Christophe Nijdam, Analyse chez Alpha Value : La crise n’est pas terminée pour les banques françaises pour une simple raison, c’est que le modèle dit universel est de mon point de vue plombé de façon durable et que pour l’instant elles ne savent pas encore quel modèle lui substituer pour l’avenir. Les dirigeants actuels des banques françaises n’avaient connu que ce modèle universel qui, quelque part, était une illusion, une illusion en ce sens que l’on gagnait de l’argent dans les salles de marché avec des risques importants, mais tout simplement sous couvert de la garantie implicite de l’État. Ceci est désormais un peu plus compliqué parce que cela engendre un déséquilibre énorme au niveau de la liquidité et la crise de liquidités du deuxième semestre 2011 l’a rappelé extrêmement violemment.
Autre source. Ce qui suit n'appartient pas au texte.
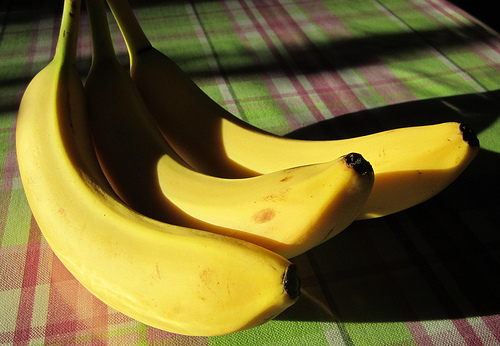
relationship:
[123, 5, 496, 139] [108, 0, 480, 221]
table under banana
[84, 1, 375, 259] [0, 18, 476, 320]
banana on center banana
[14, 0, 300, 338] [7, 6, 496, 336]
banana on table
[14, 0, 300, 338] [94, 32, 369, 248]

Pour justement être un peu moins vulnérable au niveau de la liquidité, les banques françaises ont du coup dû maintenir des dépôts auprès des banques centrales beaucoup plus importants que par le passé, multipliés par 10 par rapport à 2006, or ces dépôts sont très mal rémunérés, et cela plombe le modèle économique parce qu’il y a moins de marge nette d’intérêt, il y a moins de chiffre d’affaires.

Web TV www.labourseetlavie.com : On suivra forcément ce qui se passe sur ce secteur bancaire vu l’analyse que vous faites aujourd’hui, merci Christophe Nijdam d’avoir été avec nous, on rappelle que vous êtes donc analyste chez Alpha Value.

Christophe Nijdam, Analyse chez Alpha Value : Merci Didier.